Why do people say, "You can't have your cake and eat it too"? Why would someone get cake if they can't eat it?


** A special thank you to SweetLikeSandi for filling in for Spank. I'm sure she'll be back tomorrow. Unless she makes it to the second round. Yeah, she'll be back tomorrow.


  1. Hi Sandi! *waves* Wow - Spank is going up in front of Simon? That should be interesting. My money is on Spank. Lurve you girls!

  2. On that thought: I say eat the damn cake! its yours isn't it? hell, the queen of France said it, before she was beheaded...

    Anywho,I feel bad for plastic Heidi, and nice boobage Ginger! Inatural trumps IHeidi #thatisall

    That lime guy should TOTALLY be the official spokesman for shots. He can just walk around and you pick which lime you want...perfect.

  3. Great fill-in, Sandi! iHeidi definitely looks...unmoving to say the least.

  4. Spanktastic fill-in Sandi!

    I propose a daily inatural boob shot, as now I'll be jonesin for some Ginga cleavy!

  5. I am very glad that Ginger is willing to do what it takes for us ladies with the boobage... iNatural is the way to go!!! Here that Heidi???

  6. Ginger and Sandi are right. Men will make an excuse for how come come they're losing their thinking (smartness). I just hope in the future (if I get a girl) I don't become one of those men.

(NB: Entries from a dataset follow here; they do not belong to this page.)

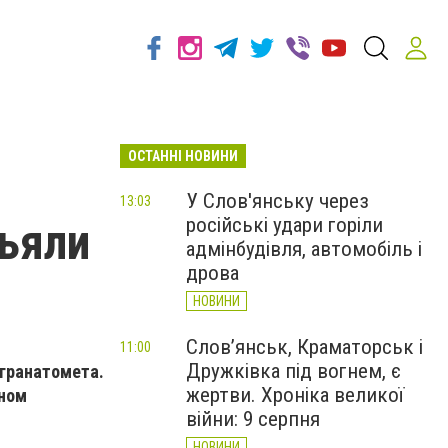
ОСТАННІ НОВИНИ
У Слов'янську через
13:03
російські удари горіли
ъяли
адмінбудівля, автомобіль і
дрова
НОВИНИ
Слов’янськ, Краматорськ і
11:00
Дружківка під вогнем, є
 гранатомета.
жертви. Хроніка великої
нном
війни: 9 серпня
НОВИНИ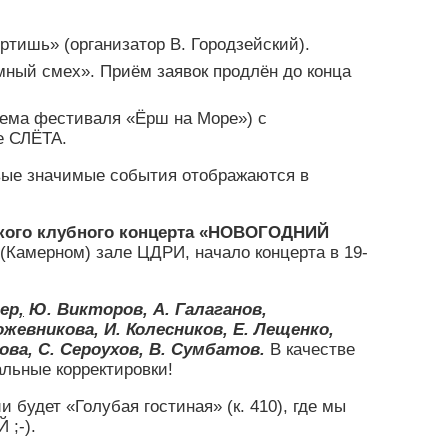
тишь» (организатор В. Городзейский).
мный смех».
Приём заявок продлён до конца
ема фестиваля «Ёрш на Море») с
е СЛЁТА.
овые значимые события отображаются в
кого клубного концерта «НОВОГОДНИЙ
(Камерном) зале ЦДРИ, начало концерта в 19-
лер
,
Ю. Викторов, А. Галаганов,
Кожевникова, И. Колесников, Е. Лещенко,
нова, С. Сероухов, В. Сумбатов.
В качестве
ьные корректировки!
 будет «Голубая гостиная» (к. 410), где мы
 ;-).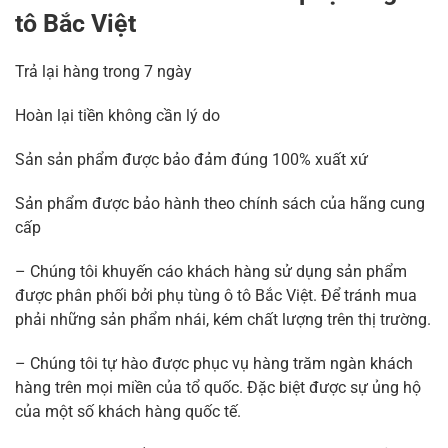
tô Bắc Việt
Trả lại hàng trong 7 ngày
Hoàn lại tiền không cần lý do
Sản sản phẩm được bảo đảm đúng 100% xuất xứ
Sản phẩm được bảo hành theo chính sách của hãng cung
cấp
– Chúng tôi khuyến cáo khách hàng sử dụng sản phẩm
được phân phối bởi phụ tùng ô tô Bắc Việt. Để tránh mua
phải những sản phẩm nhái, kém chất lượng trên thị trường.
– Chúng tôi tự hào được phục vụ hàng trăm ngàn khách
hàng trên mọi miền của tổ quốc. Đặc biệt được sự ủng hộ
của một số khách hàng quốc tế.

    Heidi Montag will try anything to keep her name in the news. And her boobs look fake.

    I wonder how that guy was able to attach all of the green apples on him. He either clear-taped it or glued it. Otherwise, OUCH!!!

  7. @Heather - oh it's on now bitch. You think you want iGingy cleavage? The Spank will bring the iNatural. Consider yourself warned! ;)

    @Sandi - Bravo! *looks behind my back for the ax* I better up my game. xoxo

  8. @Spank Hush it. You know your chucks are too big for me.

    No, seriously. Like a size too big.

  9. Sooooo....Spank's gonna put HER iNatural cleeeeavage on here too??

    *sitting back and nibbling popcorn hoping this nippular proliferation continues on to iWaxed*

    huh to Lime-guy. I really got no comment for him. *shrugs* may he be happy and prosperous in his endeavours.

    Heidi; put your Boobs away. O.o I'm thinking that she's gonna dump the Pratt soon and try to finagle her way into the wrinkles of the Hefner soon. Am I the only one that's noticed an uncanny resemblance to most of his last 17 girlfriends?

    @Ginger ~ I love you. and your boobs. which is still weird. not cuz they're not nice but...well nevermind.

    @Sandi ~ *golf clap* you did a wonderful job.


    I have #nocomment on the stupidity of my gender. I'm sure thats because I'd like to live with iNatural Balls attached. *nodding*

  10. What this blog is REALLY missing is a side by side by side comparison of Ginger, Sandi AND Spank's boobage. Yes. Definitely what this blog needs. I would offer up my own for comparison but after nursing for 8 years straight (4 babies before anyone gets their panties in a wad thinking I nursed an 8yo) the picture would start here______________________________

    And end here_______________________________.

  11. LMAO Gwen!!!!! I'm up for it. Girls? Thanks for all the compliments to my iNatural boobage!